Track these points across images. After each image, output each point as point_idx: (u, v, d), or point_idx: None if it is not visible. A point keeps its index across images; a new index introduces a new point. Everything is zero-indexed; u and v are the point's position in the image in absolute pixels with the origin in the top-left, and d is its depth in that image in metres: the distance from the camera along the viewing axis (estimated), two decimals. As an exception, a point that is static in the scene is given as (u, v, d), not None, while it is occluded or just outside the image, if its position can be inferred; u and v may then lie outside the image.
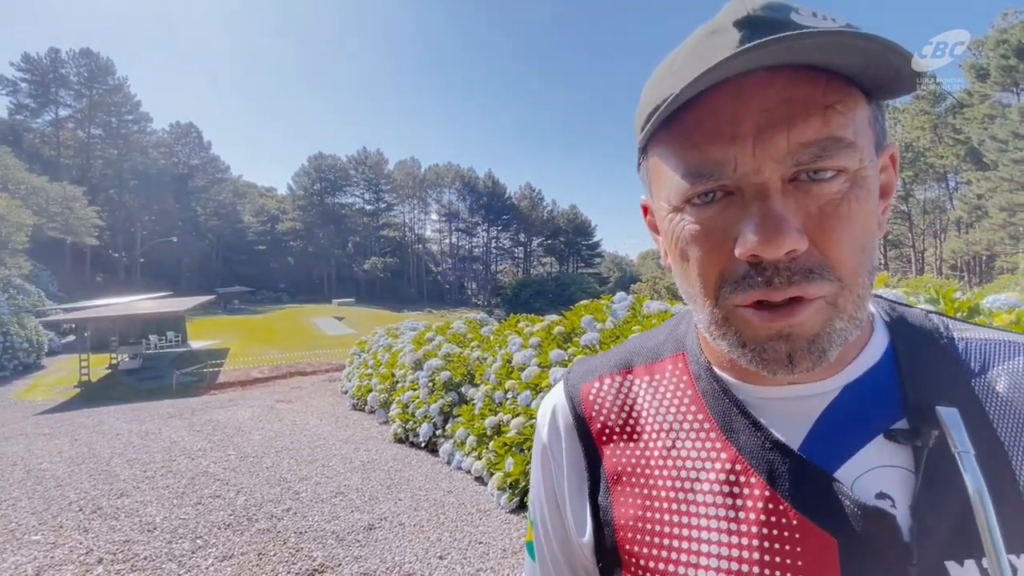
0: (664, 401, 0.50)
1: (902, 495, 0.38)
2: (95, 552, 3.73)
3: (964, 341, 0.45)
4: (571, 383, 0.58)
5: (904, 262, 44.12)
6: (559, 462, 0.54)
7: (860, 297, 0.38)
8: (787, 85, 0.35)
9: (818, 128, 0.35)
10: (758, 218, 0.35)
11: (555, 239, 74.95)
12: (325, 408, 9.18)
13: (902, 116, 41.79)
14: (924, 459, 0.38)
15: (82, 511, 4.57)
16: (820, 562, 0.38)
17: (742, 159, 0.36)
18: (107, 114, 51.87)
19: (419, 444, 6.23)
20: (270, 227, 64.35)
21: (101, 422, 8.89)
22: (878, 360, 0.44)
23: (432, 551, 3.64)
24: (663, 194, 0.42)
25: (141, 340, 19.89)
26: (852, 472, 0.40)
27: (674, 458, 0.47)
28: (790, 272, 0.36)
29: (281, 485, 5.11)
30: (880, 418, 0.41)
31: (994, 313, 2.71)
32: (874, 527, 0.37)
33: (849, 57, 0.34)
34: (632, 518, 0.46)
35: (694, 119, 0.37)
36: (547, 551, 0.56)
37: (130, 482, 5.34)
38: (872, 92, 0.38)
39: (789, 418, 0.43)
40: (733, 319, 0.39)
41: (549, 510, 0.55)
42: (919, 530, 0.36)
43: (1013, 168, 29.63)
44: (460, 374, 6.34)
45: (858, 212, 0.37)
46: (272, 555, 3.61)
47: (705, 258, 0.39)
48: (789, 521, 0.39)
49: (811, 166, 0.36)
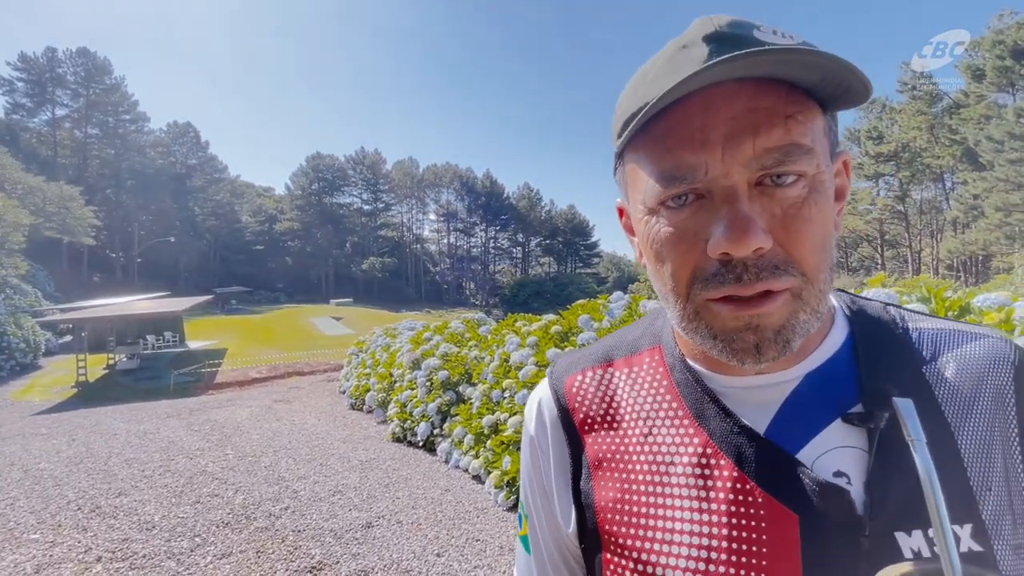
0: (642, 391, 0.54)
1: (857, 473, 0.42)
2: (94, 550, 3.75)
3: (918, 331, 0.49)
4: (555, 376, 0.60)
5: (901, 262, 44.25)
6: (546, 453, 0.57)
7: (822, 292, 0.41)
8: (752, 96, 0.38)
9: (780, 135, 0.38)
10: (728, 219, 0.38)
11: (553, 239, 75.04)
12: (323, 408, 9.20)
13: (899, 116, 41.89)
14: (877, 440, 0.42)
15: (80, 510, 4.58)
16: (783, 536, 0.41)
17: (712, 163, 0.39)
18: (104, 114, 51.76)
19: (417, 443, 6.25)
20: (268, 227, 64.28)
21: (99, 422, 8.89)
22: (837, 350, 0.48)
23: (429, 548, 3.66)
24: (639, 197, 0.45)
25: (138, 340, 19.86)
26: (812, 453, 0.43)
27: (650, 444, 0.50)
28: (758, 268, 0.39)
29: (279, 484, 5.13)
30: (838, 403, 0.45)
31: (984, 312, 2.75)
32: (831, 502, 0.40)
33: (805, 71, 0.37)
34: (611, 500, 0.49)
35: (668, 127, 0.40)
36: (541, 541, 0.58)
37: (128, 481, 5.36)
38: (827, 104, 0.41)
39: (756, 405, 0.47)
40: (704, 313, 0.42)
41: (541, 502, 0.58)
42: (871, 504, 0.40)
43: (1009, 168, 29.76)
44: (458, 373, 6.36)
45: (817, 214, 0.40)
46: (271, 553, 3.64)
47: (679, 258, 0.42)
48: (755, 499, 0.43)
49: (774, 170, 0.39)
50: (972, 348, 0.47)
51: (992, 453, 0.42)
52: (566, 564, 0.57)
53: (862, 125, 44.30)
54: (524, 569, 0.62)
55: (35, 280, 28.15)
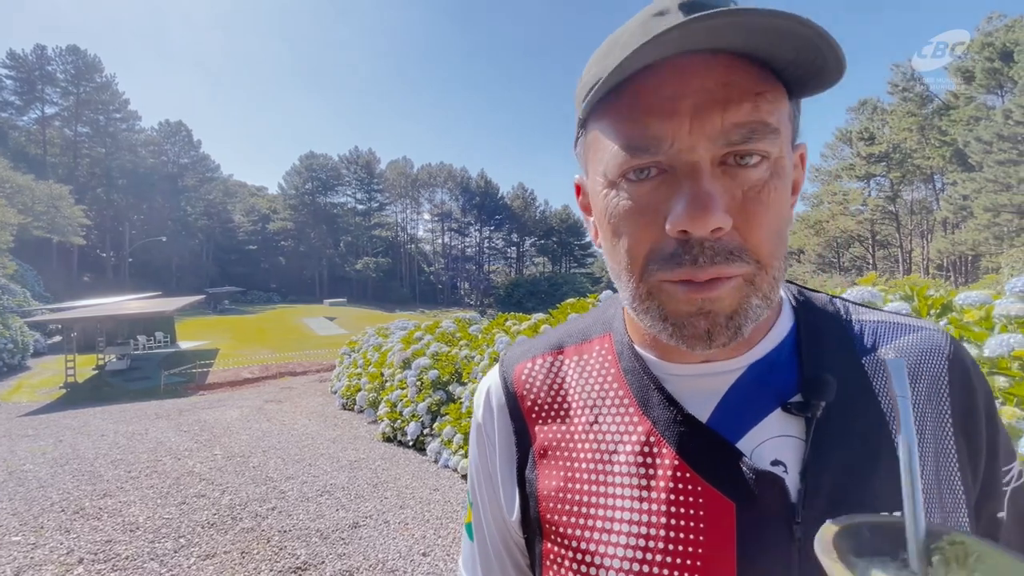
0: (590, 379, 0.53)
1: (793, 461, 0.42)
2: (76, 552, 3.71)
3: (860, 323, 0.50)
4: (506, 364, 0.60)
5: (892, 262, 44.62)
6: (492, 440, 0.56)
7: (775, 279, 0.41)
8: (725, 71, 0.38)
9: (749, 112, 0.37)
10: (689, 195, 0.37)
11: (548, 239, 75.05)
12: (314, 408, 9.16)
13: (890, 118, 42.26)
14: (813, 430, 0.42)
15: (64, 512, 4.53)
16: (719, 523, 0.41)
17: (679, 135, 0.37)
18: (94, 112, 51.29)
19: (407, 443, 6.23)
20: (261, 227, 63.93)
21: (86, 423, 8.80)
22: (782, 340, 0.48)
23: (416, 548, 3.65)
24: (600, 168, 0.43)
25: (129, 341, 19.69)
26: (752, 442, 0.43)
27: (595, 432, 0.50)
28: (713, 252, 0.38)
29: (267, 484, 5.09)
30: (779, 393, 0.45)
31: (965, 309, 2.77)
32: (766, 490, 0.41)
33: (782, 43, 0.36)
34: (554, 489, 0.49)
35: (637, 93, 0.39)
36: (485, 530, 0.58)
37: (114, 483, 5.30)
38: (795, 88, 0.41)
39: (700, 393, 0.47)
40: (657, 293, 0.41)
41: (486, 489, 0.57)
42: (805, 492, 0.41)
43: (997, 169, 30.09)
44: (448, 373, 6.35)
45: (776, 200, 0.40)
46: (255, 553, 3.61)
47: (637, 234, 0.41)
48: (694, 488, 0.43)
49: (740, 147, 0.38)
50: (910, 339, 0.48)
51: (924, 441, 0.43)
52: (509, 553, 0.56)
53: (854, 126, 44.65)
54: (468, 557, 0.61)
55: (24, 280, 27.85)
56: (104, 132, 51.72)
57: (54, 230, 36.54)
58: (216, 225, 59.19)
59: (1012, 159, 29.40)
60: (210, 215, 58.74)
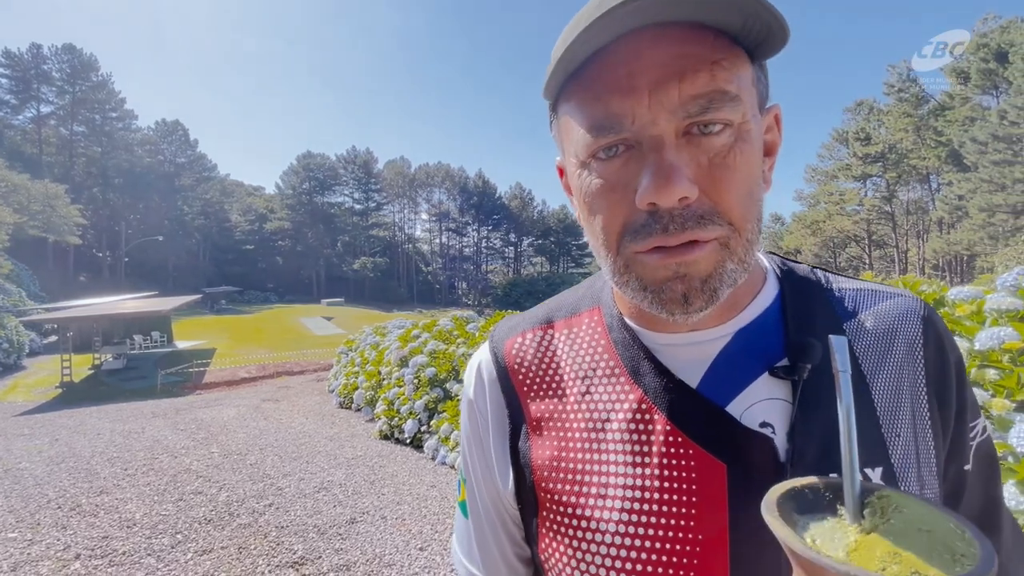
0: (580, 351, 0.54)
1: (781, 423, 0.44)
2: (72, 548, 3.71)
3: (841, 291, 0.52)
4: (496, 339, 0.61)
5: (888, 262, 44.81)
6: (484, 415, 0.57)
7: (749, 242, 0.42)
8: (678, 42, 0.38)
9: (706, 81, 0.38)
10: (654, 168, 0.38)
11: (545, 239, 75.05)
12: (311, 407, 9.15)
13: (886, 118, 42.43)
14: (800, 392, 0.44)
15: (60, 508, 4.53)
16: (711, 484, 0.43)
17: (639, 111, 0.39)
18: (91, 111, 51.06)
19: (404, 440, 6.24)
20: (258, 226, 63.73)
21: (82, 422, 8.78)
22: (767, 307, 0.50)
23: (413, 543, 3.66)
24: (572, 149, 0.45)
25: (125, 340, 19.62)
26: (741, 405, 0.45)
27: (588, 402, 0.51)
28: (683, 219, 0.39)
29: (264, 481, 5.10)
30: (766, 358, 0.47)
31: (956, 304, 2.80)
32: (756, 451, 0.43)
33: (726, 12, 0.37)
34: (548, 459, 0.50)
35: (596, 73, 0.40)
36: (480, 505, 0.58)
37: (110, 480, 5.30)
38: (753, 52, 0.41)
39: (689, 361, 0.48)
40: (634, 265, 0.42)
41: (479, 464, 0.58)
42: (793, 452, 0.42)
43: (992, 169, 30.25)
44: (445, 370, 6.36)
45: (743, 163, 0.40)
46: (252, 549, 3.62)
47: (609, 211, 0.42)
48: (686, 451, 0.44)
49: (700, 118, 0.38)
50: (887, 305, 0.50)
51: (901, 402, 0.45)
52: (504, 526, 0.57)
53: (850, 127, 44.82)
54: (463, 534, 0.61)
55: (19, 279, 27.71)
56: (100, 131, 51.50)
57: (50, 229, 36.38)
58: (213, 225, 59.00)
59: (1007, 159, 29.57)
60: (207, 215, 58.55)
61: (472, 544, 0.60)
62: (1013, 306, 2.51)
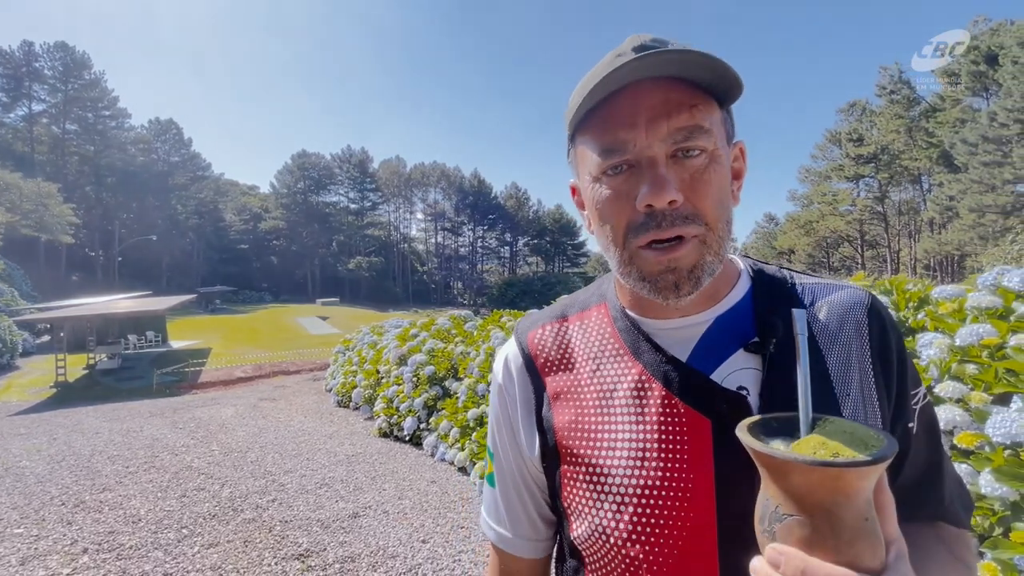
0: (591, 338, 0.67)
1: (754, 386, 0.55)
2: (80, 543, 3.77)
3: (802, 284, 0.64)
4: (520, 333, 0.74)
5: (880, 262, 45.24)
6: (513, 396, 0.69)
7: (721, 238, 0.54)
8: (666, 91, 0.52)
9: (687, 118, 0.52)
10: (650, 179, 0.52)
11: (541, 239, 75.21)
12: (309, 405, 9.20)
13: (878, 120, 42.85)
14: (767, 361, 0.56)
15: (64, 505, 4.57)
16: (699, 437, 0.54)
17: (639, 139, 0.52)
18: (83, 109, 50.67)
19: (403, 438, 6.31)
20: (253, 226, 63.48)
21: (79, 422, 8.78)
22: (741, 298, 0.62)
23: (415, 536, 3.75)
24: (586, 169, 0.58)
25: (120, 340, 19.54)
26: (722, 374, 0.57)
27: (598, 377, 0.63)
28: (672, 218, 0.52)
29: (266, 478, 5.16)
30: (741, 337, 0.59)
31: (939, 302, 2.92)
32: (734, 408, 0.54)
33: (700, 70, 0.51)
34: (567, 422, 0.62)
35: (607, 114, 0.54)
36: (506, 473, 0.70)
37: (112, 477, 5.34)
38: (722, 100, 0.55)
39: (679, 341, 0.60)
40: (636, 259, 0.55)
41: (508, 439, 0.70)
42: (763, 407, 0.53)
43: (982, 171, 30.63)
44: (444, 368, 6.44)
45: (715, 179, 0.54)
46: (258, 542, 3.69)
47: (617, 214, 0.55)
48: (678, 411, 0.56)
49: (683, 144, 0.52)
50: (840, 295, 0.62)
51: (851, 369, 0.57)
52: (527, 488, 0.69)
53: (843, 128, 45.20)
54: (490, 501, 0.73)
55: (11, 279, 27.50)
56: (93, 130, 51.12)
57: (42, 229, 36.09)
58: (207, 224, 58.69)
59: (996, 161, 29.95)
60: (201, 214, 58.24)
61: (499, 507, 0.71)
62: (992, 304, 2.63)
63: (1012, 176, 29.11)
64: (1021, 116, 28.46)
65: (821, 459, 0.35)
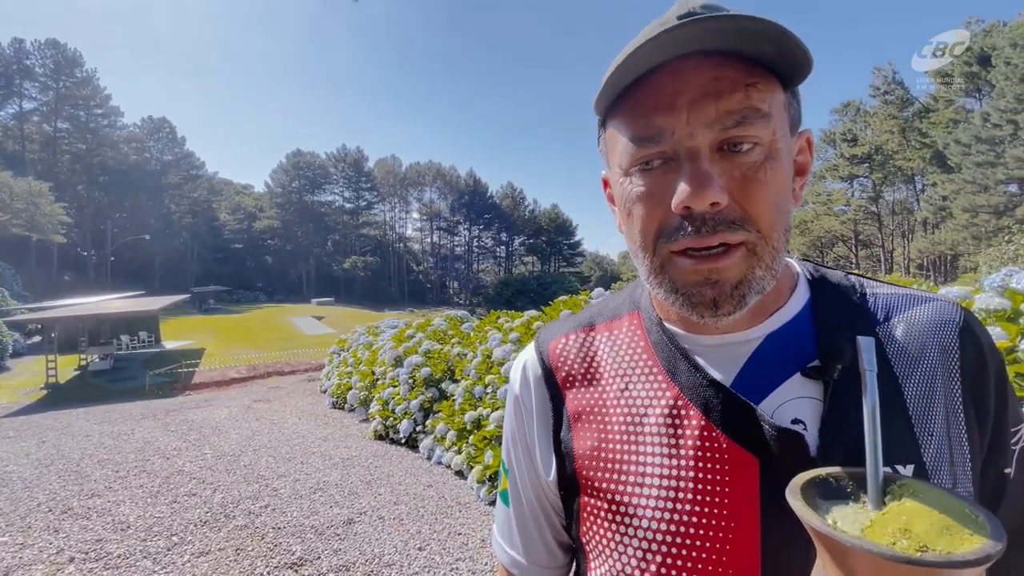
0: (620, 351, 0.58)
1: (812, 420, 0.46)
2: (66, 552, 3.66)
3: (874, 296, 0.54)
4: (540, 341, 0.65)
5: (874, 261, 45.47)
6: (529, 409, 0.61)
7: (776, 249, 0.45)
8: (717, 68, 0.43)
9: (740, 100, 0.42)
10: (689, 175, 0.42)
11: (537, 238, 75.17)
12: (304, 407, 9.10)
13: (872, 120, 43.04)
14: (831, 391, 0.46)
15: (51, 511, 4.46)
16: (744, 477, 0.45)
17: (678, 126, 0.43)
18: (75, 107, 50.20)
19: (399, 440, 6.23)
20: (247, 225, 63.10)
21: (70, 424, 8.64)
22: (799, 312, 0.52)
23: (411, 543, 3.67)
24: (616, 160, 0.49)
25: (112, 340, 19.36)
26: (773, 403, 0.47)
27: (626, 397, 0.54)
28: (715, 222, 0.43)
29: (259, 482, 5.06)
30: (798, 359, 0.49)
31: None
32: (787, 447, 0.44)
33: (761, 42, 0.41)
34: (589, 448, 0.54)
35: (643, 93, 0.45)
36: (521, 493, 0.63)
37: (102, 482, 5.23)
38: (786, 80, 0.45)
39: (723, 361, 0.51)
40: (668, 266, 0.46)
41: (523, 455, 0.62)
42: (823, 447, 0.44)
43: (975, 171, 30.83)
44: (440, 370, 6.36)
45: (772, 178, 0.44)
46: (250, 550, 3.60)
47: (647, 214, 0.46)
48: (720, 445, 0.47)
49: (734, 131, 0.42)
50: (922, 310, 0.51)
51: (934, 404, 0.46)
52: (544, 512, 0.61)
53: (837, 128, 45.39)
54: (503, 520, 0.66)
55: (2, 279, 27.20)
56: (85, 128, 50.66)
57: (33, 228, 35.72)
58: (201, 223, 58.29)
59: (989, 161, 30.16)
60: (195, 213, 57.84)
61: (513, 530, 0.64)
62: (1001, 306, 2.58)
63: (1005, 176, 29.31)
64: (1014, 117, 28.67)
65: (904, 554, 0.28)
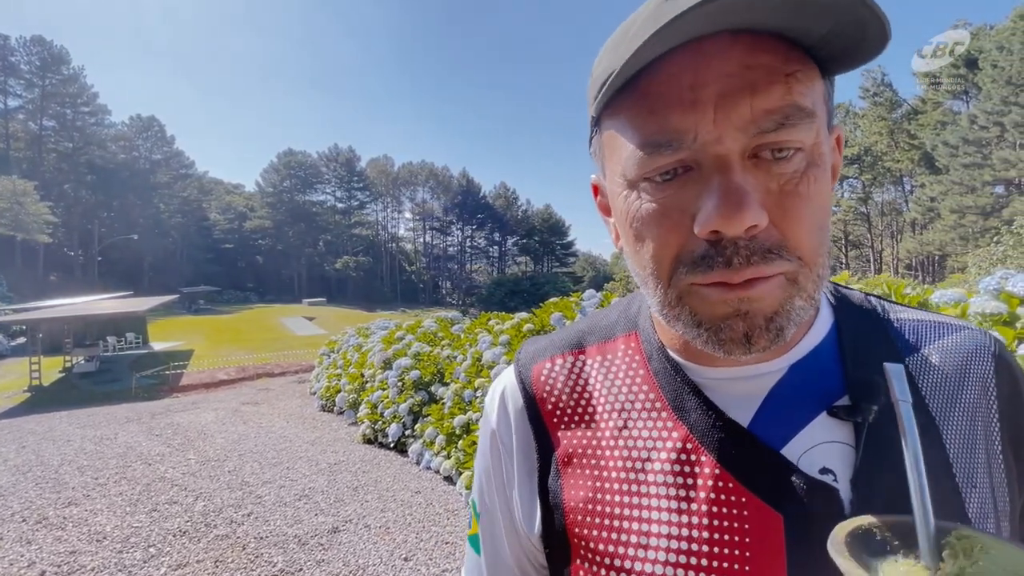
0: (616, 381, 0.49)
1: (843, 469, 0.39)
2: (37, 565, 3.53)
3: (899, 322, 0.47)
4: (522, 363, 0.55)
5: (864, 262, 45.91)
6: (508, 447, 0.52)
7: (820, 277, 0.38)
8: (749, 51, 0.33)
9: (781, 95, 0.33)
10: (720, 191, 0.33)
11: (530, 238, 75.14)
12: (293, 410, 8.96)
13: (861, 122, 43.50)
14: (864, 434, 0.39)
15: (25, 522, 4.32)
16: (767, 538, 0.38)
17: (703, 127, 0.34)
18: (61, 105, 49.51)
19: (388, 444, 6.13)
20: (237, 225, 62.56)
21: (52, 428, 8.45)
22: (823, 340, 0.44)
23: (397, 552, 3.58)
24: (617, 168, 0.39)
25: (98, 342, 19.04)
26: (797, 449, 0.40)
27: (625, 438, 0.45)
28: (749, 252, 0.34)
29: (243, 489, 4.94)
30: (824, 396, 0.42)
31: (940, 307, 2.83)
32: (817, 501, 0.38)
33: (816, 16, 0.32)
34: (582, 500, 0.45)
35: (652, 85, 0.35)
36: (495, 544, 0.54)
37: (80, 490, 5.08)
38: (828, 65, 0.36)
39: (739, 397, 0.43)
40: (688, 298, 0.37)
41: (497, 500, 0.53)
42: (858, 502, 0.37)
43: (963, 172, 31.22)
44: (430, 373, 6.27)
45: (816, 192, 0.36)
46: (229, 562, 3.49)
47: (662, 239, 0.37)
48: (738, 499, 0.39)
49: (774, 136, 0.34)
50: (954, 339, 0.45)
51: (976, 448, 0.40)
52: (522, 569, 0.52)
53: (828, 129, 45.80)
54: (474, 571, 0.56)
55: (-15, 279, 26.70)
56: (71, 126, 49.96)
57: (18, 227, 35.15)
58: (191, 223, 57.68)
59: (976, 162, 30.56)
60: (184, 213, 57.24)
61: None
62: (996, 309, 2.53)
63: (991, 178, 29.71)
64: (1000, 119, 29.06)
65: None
════════════════
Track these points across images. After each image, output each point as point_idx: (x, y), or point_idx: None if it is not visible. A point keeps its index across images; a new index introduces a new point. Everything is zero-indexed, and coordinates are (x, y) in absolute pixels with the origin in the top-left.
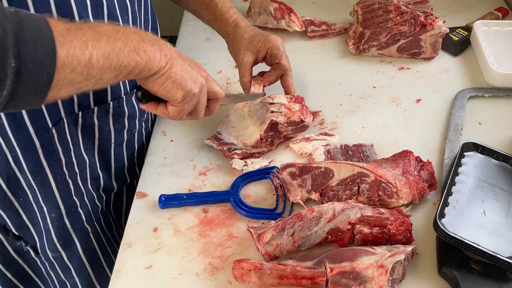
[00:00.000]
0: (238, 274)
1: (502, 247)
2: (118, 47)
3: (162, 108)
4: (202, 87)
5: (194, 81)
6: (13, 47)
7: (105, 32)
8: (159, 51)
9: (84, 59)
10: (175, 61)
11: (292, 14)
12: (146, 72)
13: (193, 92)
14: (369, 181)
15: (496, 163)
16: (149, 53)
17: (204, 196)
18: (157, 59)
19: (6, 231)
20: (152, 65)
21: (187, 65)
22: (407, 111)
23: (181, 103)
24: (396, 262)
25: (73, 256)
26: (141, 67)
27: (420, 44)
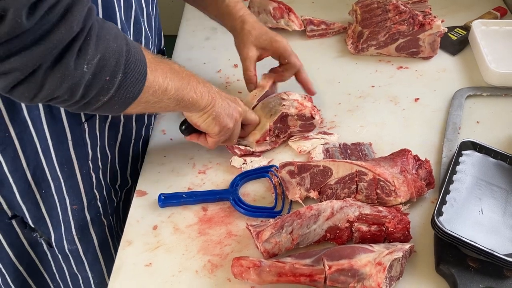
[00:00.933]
════════════════
● **Requirement**: The answer is those lines of the material above that run from the one containing "29: (281, 485, 5.11)" up to and including the one containing "54: (524, 569, 0.62)", restated exactly and without images.

● **Output of the exercise**:
29: (281, 485, 5.11)
30: (880, 418, 0.41)
31: (994, 313, 2.71)
32: (874, 527, 0.37)
33: (849, 57, 0.34)
34: (632, 518, 0.46)
35: (694, 119, 0.37)
36: (547, 551, 0.56)
37: (130, 482, 5.34)
38: (872, 92, 0.38)
39: (789, 418, 0.43)
40: (733, 319, 0.39)
41: (549, 510, 0.55)
42: (919, 530, 0.36)
43: (1013, 168, 29.63)
44: (460, 374, 6.34)
45: (858, 212, 0.37)
46: (272, 555, 3.61)
47: (705, 258, 0.39)
48: (789, 521, 0.39)
49: (811, 166, 0.36)
0: (642, 391, 0.54)
1: (857, 473, 0.42)
2: (94, 550, 3.75)
3: (918, 331, 0.49)
4: (555, 376, 0.60)
5: (901, 262, 44.25)
6: (546, 453, 0.57)
7: (822, 292, 0.41)
8: (752, 96, 0.38)
9: (780, 135, 0.38)
10: (728, 219, 0.38)
11: (553, 239, 75.04)
12: (323, 408, 9.20)
13: (899, 116, 41.89)
14: (877, 440, 0.42)
15: (80, 510, 4.58)
16: (783, 536, 0.41)
17: (712, 163, 0.39)
18: (104, 114, 51.76)
19: (417, 443, 6.25)
20: (268, 227, 64.28)
21: (99, 422, 8.89)
22: (837, 350, 0.48)
23: (429, 548, 3.66)
24: (639, 197, 0.45)
25: (138, 340, 19.86)
26: (812, 453, 0.43)
27: (650, 444, 0.50)
28: (758, 268, 0.39)
29: (279, 484, 5.13)
30: (838, 403, 0.45)
31: (984, 312, 2.75)
32: (831, 502, 0.40)
33: (805, 71, 0.37)
34: (611, 500, 0.49)
35: (668, 127, 0.40)
36: (541, 541, 0.58)
37: (128, 481, 5.36)
38: (827, 104, 0.41)
39: (756, 405, 0.47)
40: (704, 313, 0.42)
41: (541, 502, 0.58)
42: (871, 504, 0.40)
43: (1009, 168, 29.76)
44: (458, 373, 6.36)
45: (817, 214, 0.40)
46: (271, 553, 3.64)
47: (679, 258, 0.42)
48: (755, 499, 0.43)
49: (774, 170, 0.39)
50: (972, 348, 0.47)
51: (992, 453, 0.42)
52: (566, 564, 0.57)
53: (862, 125, 44.30)
54: (524, 569, 0.62)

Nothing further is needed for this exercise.